I wish one day I'll read that Computer Scientist _earns_ $1 Million.

Most engineers here get like £60k salary (£3600 a month after PAYE tax), while companies they work for make billions out of their work. Not only that, but they also don't contribute back into the local communities, because they use aggressive tax avoidance strategies. Corporations need to start sharing their profits with the workers and pay taxes otherwise it will eventually spark another revolution.

twen_ty · on Oct 12, 2021

I assume you're from the UK? Where? I ask because salaries in London are definitely higher. A senior engineer should get 80k and a principle engineer/architect should be on 90-120k.

typest · on Oct 12, 2021

It is quite common for engineers with Cynthia Rudin’s ability to earn > 1 million. If you have that level of ML skill you can lead teams at many companies for over that amount.

JustFinishedBSG · on Oct 12, 2021

> I wish one day I'll read that Computer Scientist _earns_ $1 Million.

They do.

Not that I personally believe they deserve it. For the exact same reasons I don't think a CEO is not "worth" thousands of engineers, I don't think that just because you happened to graduate in ML you are worth tens/hundred times more that the others.

Or more accurately maybe they are worth that much, but the general population is severely underpaid.

Someone · on Oct 12, 2021

IMO, the salaries are (ballpark) fine for the effort and risk involved, flexibility of working hours, stress levels, etc. I don’t see a good reason why engineers should make more than, say, teachers or nurses, just because the company they work for makes billions.

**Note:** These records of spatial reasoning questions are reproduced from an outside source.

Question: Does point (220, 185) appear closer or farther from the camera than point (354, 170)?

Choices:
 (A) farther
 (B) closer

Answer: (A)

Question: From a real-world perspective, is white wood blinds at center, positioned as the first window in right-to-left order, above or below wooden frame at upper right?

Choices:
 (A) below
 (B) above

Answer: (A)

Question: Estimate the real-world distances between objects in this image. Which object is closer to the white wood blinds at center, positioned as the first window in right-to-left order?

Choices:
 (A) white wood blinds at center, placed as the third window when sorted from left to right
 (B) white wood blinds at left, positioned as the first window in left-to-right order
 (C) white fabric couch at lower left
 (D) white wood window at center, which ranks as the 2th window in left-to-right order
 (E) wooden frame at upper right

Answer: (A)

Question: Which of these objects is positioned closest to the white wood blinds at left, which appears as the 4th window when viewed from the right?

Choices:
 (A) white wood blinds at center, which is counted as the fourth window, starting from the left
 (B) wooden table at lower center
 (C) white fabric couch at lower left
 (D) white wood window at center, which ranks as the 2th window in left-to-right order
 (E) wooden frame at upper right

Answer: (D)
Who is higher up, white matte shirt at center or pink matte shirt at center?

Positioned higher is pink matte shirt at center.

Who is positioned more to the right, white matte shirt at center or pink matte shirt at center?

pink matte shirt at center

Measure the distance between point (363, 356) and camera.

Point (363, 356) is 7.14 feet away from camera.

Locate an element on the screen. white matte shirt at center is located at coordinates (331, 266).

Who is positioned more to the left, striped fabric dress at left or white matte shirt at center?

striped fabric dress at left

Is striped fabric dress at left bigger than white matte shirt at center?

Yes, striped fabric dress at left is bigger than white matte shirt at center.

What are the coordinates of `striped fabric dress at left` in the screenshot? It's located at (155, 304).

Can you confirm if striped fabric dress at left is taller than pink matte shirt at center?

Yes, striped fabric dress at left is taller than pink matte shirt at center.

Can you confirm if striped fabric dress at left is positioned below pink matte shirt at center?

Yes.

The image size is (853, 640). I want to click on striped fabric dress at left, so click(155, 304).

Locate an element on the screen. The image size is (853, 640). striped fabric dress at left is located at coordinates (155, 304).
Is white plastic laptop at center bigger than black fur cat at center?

What’s wrong is that these companies make billions, most of it because they happened to get to the top of the food chain.

randcraw · on Oct 12, 2021

Reportedly, Ilya Sutskever was offered upward of $2 million/year to remain at Google as he departed for OpenAI. By many accounts, he's not alone at earning over $1 million/year as an independent contributor.

When Hinton, Krishevsky, and Sutskever sold DNNresearch (incorporated only days before) to Google, their $44 million crossed that line too, since the company had no products or IP that was independent of UToronto, AFAIK. The three were effectively "hired" as indep contributors.